= Roberto Brodsky =

Chilean novelist and screenwriter

Roberto Brodsky Baudet (born 1957, Santiago, Chile) is a Chilean novelist and screenwriter. He has written four novels, several film and theater scripts, and over 250 articles published in national newspapers and magazines. Baudet was awarded the 2007 Jaén Prize for Best Novel and the 2009 Martin Nuez Award, both for his 2008 novel Bosque Quemado (Burnt Forest). He lives in New York City with his wife and family.

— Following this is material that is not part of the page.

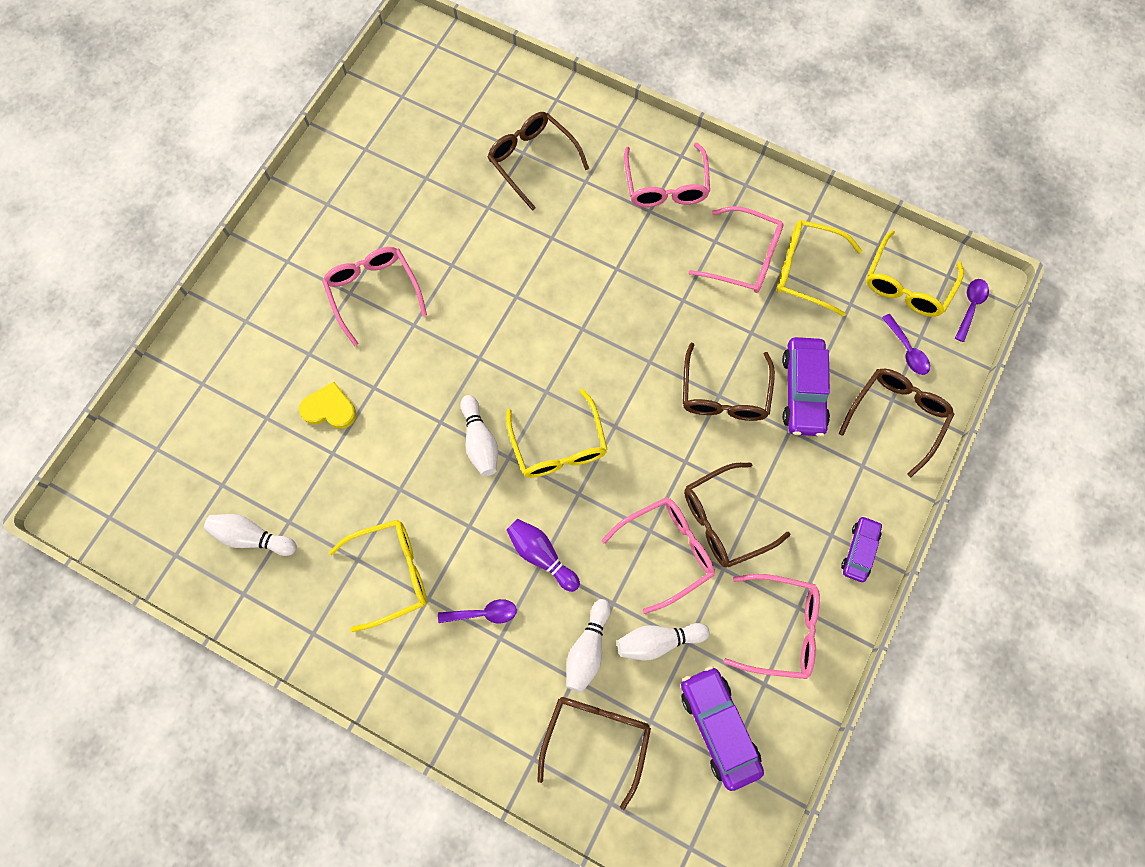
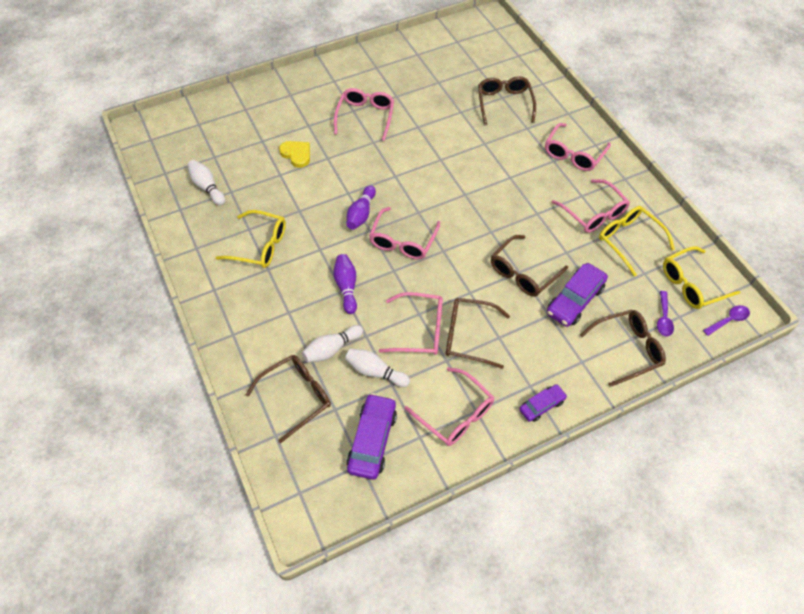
camera: 35 degrees right, 15 degrees down
(480, 441) = (361, 214): white bowling pin -> purple bowling pin
(483, 613) = (290, 294): purple spoon -> none
(558, 445) = (403, 241): yellow glasses -> pink glasses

He is adjunct professor at the Center for Latin American Studies in Georgetown University.

==Novels==
- 2008 – Bosque quemado (Burnt Forest), Premio Jaén - España
- 2004 – El arte de callar (The Art of Silence)
- 2001 – Los últimos días de la historia (The Last Days of History)
- 1999 – El peor de los héroes (The Worst of Heroes)

==Short stories==
- "El crimen de escribir" (The Crime of Writing)
- "Con Pasión" (With passion)

==Filmography - scripts==
- 2010 – Mi vida con Carlos (My Life with Carlos) - documentary
- 2007 – The Toast
- 2005 – Divina Day
- 2004 – Machuca, co-script writer

==Theater - scripts==
- 1986 – La pieza que falta (The Missing Piece), co-author
- 1983 – Homenaje al surrealismo (Hommage to Surrealism)
- 1980 – Lily, yo te quiero (Lily, I love you), co-author

== Personal life==
- Roberto Brodsky lives with his wife and children, Pascual, Sam, and Sara.